Orange VT1000 Valve Tester
Many a Vintage Guitar reader has a stash of tubes lying about their music room/workshop or in a box in a closet. The problem is knowing which are trash and which are treasure. Orange Amps’ VT1000 valve tester promises to answer that question.
The VT1000 is designed to run an array of tests that tell whether a tube should be used or tossed. It has tube sockets for eight-pin octal power tubes, nine-pin EL84-style tubes, and standard nine-pin 12AX7 preamp style sockets. The unit has three buttons and an included power supply.
The VT1000 was tested on a variety of brand-new, NOS, and crusty old ’60s-era tubes found in a Heathkit amp dug up from a coworker’s closet. The unit proved easy to use – just plug in the tube, set the selector to the correct tube type, and the VT1000 is off and running. It tests for everything from open circuits to short circuits, leakage to amplification power, arc detection to gas ionization. Then its algorithms spit out a rating of “Good,” “Worn,” or “Fail.” Good or Worn tubes receive an additional/numerical rating between 1 and 15 (1 being the lowest); 12AX7 types even get separate rating for the two sides of the tubes – the first side is shown as a solid LED, the second as a flashing one. If the twin sides are perfectly matched on a preamp tube, it will get a single lit LED. Matched sides to a preamp tube are not necessary, but it can certainly be advantageous, especially when deciding which tube to use as a phase inverter.
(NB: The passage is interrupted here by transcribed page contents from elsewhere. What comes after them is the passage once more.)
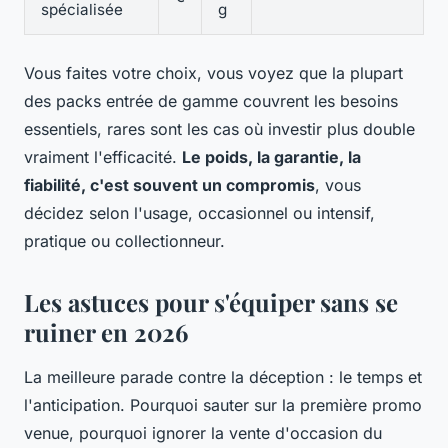
spécialisée
g
Vous faites votre choix, vous voyez que la plupart
des packs entrée de gamme couvrent les besoins
essentiels, rares sont les cas où investir plus double
vraiment l'efficacité.
Le poids, la garantie, la
fiabilité, c'est souvent un compromis
, vous
décidez selon l'usage, occasionnel ou intensif,
pratique ou collectionneur.
Les astuces pour s'équiper sans se
ruiner en 2026
La meilleure parade contre la déception : le temps et
l'anticipation. Pourquoi sauter sur la première promo
venue, pourquoi ignorer la vente d'occasion du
A pair of Groove Tube 6L6s with marked ratings of 5 each were given Good ratings and a matching ranking of 7. Plugging in the crusty tubes from the non-working museum pieces quickly produced a Fail report on one EL84 and Worn on a second, and Good with an 8 rating for two old big-bottle GE 6L6 tubes. Note that the tubes do get warm in the tester, so use a rag or glove when handling them.
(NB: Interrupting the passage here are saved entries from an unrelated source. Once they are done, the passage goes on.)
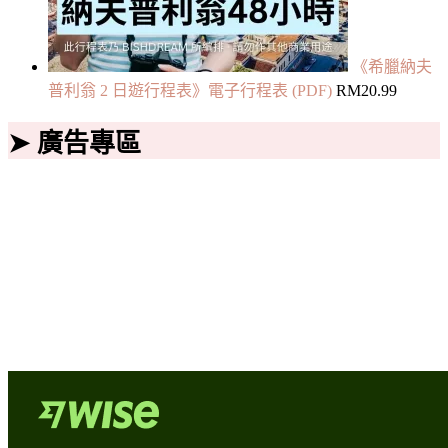
《希臘納夫
普利翁 2 日遊行程表》電子行程表 (PDF)
RM
20.99
➤ 廣告專區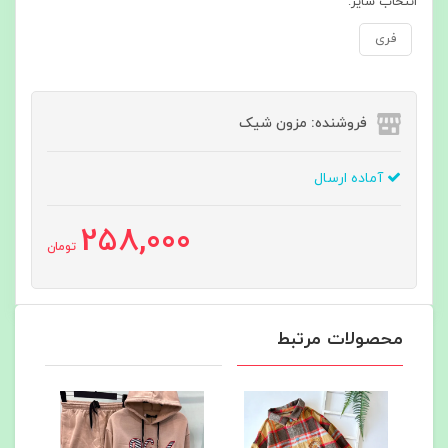
انتخاب سایز:
فری
فروشنده: مزون شیک
آماده ارسال
258,000
تومان
محصولات مرتبط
The Orange VT1000 is an excellent tool for repair shops, music stores, or tube amp users to have on hand. The ability to quickly give tubes pass or fail marks, not to mention the additional rankings, are great helps when troubleshooting an ailing tube amp, deciding which tubes to put in that gigging vintage treasure, or just filtering through a stash of old glass.